Flourishing river bank area envisioned
Schoeneman's exit provides opportunity
Peter Harriman •
pharrima@argusleader.com • February 13, 2009
Plans were unveiled Thursday for a riverside development with a 100-room hotel, a restaurant and bar with outdoor seating, underground parking and retail, office and residential space on six acres between Eighth and 10th streets on the east bank of the Big Sioux River.
Drawings showing a preliminary concept for the project, on the site where Schoeneman's Lumber has been since 1912, were displayed during the annual meeting of Downtown Sioux Falls.
Before it becomes real, though, Al Schoeneman expects another three to five years to pass. "There are a lot of things to pull together before we start construction," he said.
The lumber yard will be out by August, however, as Schoeneman relocates it to a home center he is building in Harrisburg.
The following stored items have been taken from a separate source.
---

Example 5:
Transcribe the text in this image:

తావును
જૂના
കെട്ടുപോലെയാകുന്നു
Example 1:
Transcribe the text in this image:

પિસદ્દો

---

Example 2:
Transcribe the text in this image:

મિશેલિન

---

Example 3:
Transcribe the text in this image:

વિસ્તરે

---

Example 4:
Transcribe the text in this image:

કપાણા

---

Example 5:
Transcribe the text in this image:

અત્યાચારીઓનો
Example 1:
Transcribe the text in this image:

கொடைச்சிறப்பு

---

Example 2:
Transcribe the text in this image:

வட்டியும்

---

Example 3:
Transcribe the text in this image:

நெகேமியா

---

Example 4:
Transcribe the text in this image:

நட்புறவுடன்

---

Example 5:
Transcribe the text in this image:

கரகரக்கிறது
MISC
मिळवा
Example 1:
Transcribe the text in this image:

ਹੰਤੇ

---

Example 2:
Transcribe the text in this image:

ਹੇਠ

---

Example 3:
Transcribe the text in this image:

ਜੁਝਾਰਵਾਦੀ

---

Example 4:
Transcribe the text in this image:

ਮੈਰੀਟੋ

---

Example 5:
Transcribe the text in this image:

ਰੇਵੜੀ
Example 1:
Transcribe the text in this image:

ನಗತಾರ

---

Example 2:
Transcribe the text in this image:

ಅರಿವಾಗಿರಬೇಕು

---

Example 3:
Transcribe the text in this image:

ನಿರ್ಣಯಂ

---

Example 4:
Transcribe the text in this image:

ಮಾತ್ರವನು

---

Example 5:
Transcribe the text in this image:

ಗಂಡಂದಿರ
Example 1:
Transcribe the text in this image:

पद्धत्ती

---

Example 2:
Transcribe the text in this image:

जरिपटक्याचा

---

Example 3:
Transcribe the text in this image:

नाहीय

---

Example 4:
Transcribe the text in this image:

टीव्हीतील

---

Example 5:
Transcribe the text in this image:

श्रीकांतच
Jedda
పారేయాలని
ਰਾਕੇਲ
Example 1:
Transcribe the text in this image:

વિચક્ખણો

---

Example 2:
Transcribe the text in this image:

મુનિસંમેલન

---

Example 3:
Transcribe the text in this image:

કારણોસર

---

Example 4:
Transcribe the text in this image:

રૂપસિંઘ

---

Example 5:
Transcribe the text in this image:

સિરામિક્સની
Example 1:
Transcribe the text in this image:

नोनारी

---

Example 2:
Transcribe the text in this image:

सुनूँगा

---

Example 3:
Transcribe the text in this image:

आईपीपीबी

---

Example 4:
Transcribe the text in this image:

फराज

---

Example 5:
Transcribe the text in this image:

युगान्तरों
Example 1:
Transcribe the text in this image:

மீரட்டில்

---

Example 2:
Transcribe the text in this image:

Some of the existing sheds will be torn down then, and before it becomes anything else the site will become a construction equipment and supply staging area for a planned expansion of the First National Bank at 100 S. Phillips Ave., Schoeneman said.
Seeing the prime river-view land reborn as the kind of vibrant development depicted at the meeting is a fond hope for some with a stake in downtown.
Jeff Scherschligt inaugurated the long-planned redevelopment of the east bank when he built Cherapa Place, a 140,000-square-foot office complex north of Eighth Street, where the Zip Feed mill formerly stood. Development at the Schoeneman site would be the next jewel in a necklace of new businesses and amenities along the river, and "it shows 'build it and they will come.' It creates excitement," he said.
"If the economy was more robust, you would see it happen quicker," he adds. "But the city could hurry it up just by building an event center downtown. Then this would all happen quickly."
City Council member Greg Jamison said he's mindful of the spirited debate on where to build events and convention facilities, but he acknowledges "there's a lot of value to putting it downtown.
"Wherever it goes, though, downtown or at the Arena, I would love to cut the ribbon on it as soon as we can. It's a huge economic engine we're missing out on."
Perspective Inc. helped develop the concept and did the drawings of what could be done with the Schoeneman site. But Keith Neuharth of RSArchitects and a member of the DTSF design assistance committee, eyed them with interest.
"Everyone would like it to happen soon," he said.
Tasteful development at Schoeneman's would leave a positive first impression on people coming downtown from the east, Neuharth said.
"The goal is to have all these developments tie together and link them with certain design elements into a cohesive whole so when we're finished, everything looks designed together," he said of the grand scheme for the river bank between downtown and Falls Park.
Where Scherschligt sees a new events center as the catalyst to spur development, new Downtown Sioux Falls President Larry Rehfeld said demolition will kick it off.
"A huge issue is that river ramp," the parking structure spanning the Big Sioux south of Eighth Street. "It's a huge impediment to development," he said.
There is an ongoing effort to find a new site for the 500 people who park in the big white facility. That will have to be completed before the aging ramp can be removed. "We put quite a bit of money into it five years ago and more money this year," Rehfeld said. Still, the building's structural integrity is declining.
"It's about outlived its usefulness," he said.
Rehfeld is pleased with the Schoeneman redevelopment concept. Nothing is set in stone, though, Schoeneman said. Efforts are ongoing to attract a hotel; Schoeneman said he hasn't even begun to work on financing; and if a compelling case is made for alternative development, such as devoting the entire site to new office space, the concept displayed Thursday could be changed.
Whatever happens, the site, probably will be a focal point for continued development along the east bank, Neuharth said.